The only boys/men who get eating disorders are athletes

Myth: The only boys/men who get eating disorders are athletes.

Truth: Boys and Men of all ages, who are not athletes per se, do get eating disorders, but the stigma about eating disorders often keep them from reaching out for treatment. Bias about who does and whom does not get eating disorders marginalizes those who need treatment. Eating disorders can touch any human life.

Young children cannot get eating disorders

Myth: Young children cannot get eating disorders.

Truth: Younger and younger children are developing eating disorders and the need for well-trained clinicians to recognize and diagnose them is critical. A pediatric dietitian, experienced in eating disorders, is imperative.
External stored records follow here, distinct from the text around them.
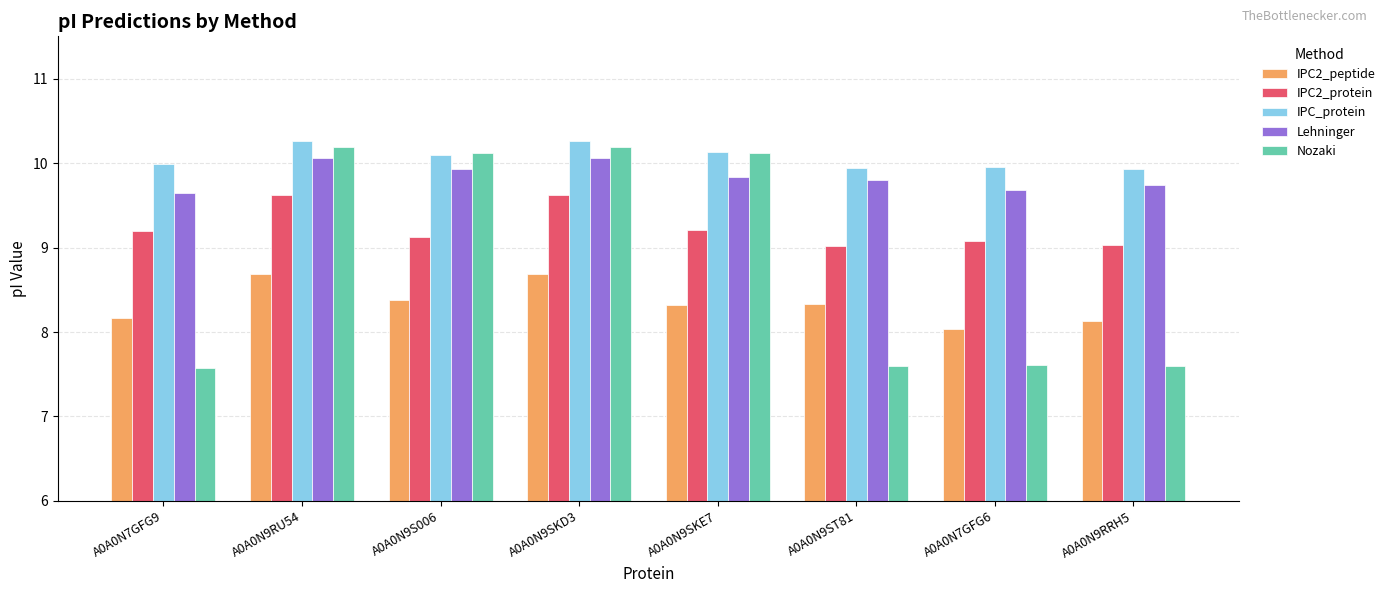

At A0A0N9SKD3, list the series in order from largest to smallest.

IPC_protein, Nozaki, Lehninger, IPC2_protein, IPC2_peptide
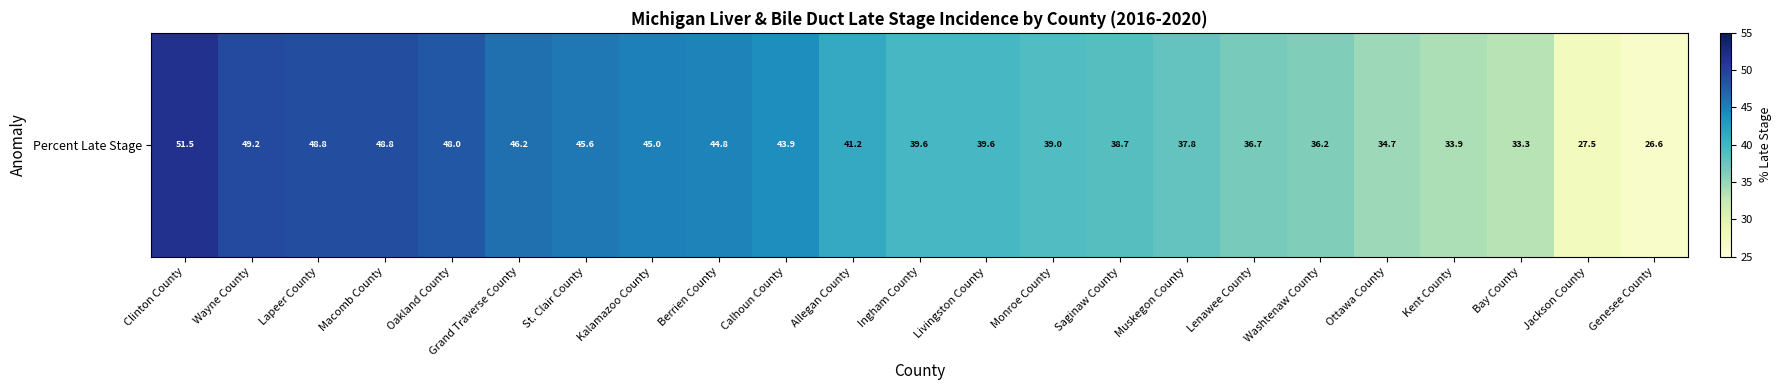

Rank the categories by value from lowest to highest.

Genesee County, Jackson County, Bay County, Kent County, Ottawa County, Washtenaw County, Lenawee County, Muskegon County, Saginaw County, Monroe County, Ingham County, Livingston County, Allegan County, Calhoun County, Berrien County, Kalamazoo County, St. Clair County, Grand Traverse County, Oakland County, Lapeer County, Macomb County, Wayne County, Clinton County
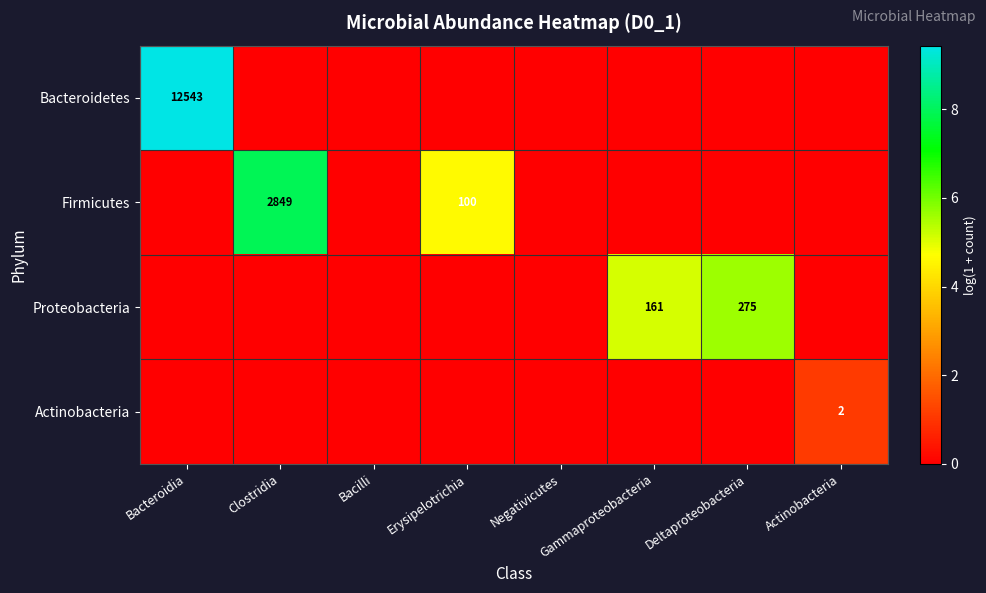

Is it true that Proteobacteria equals 275 at Deltaproteobacteria?

True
This is a specialty within a specialty.

Older women do not get eating disorders

Myth: Older women do not get eating disorders.

Truth: Recently, it has been reported that peri-menopausal and menopausal women are the fastest growing demographic being diagnosed with eating disorders. Although the exact reason is unknown,  it is thought that the cultural pressure to never gain weight, and lack of information about how bodies must and should change over time, including that higher weight as we get older is associated with longevity, and that the “estrogen belly” is protective for health, is not the cultural narrative. The belief that we must control our bodies and not trust them is ubiquitous.

Any medical professional or mental health professional can treat an eating disorder

Myth: Any medical professional or mental health professional can treat an eating disorder.

Truth: Very few professionals have training in the treatment of eating disorders and even fewer have specific training or continuing education on the medical complications of eating disorders. In the words of Dr. Mehler, author of The Treatment of Medical Complications in Eating Disorders, “you have to treat a lot of these people to understand them…volume = competent care.” The probability of competent treatment increases with clinicians who have made eating disorders their practice-focus. At NSNR, we recommend that you seek treatment from specialists. Mental health professionals should specialize in eating disorders and not have it listed on a long list of other issues they treat. Medical providers should be familiar with Dr. Mehler’s book, Eating Disorders: A Guide to Medical Care and Complications, or even better, attend the trainings at ACUTE: Center for Eating Disorders at Denver Health in Denver, Colorado.  Dietitians should have similar training as medical providers and stay in their scope. They should not try to be the mental health counselors and they should work only with the age groups they have experience in treating.

Eating disorders are genetic

Myth: Eating disorders are genetic.

Truth: Research suggests that genetics play some role, but other factors are involved. Like most disorders, it is likely an interaction between the person (genetic part) and the situation (the environmental part). Research and clinical experience suggests that the primary function of an eating disorder is emotion regulation.